** Opening Stored data block **

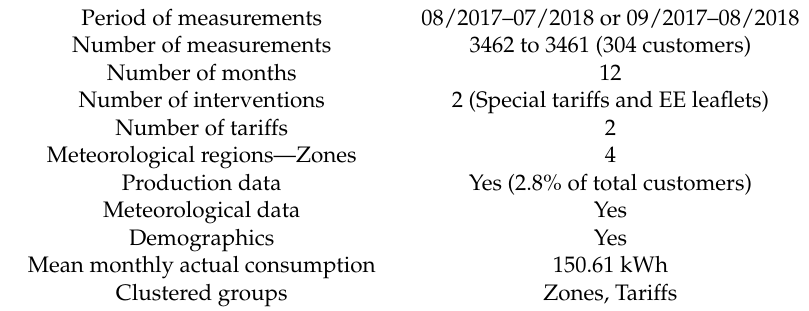
Table 4. Highlights of ENOSTRA’s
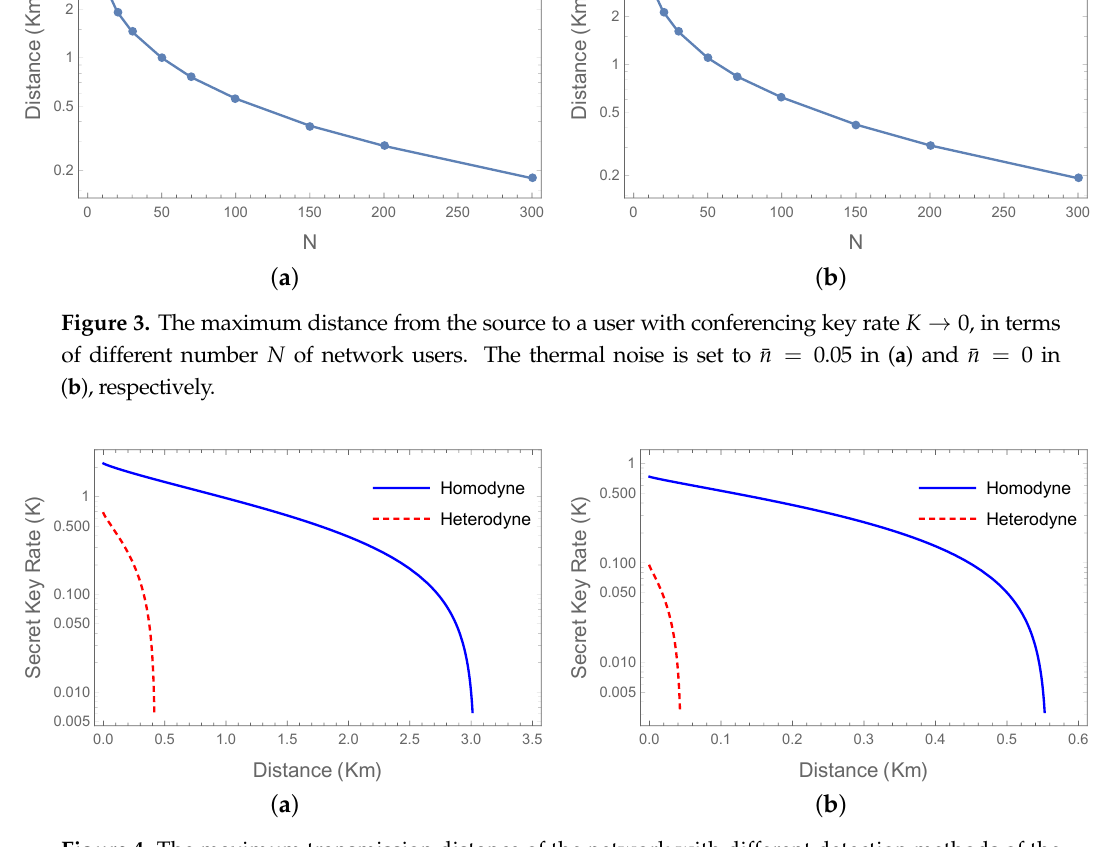
Figure 4. The maximum transmission distance of the network with different detection methods of the users. The number of users is set to 10 in ( a ) and 100 in ( b ), respectively. The blue solid (red dashed) lines show the conferencing key rate when all the users perform homodyne (heterodyne) detection on their received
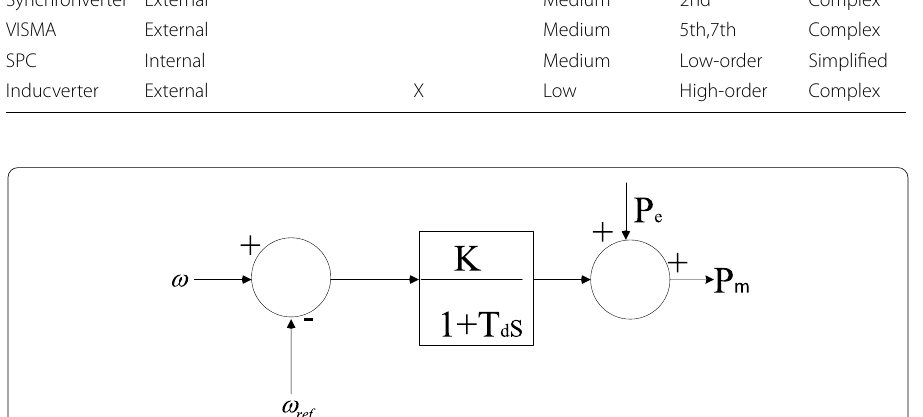
Fig. 6 Transfer function block diagram of swing equation based synchronous power controller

** Closing Stored data block **

* **Prompt**:
Write out the data again word for word, minus any images.

* **Reply**:
Table 4. Highlights of ENOSTRA’s
Figure 4. The maximum transmission distance of the network with different detection methods of the users. The number of users is set to 10 in ( a ) and 100 in ( b ), respectively. The blue solid (red dashed) lines show the conferencing key rate when all the users perform homodyne (heterodyne) detection on their received
Fig. 6 Transfer function block diagram of swing equation based synchronous power controller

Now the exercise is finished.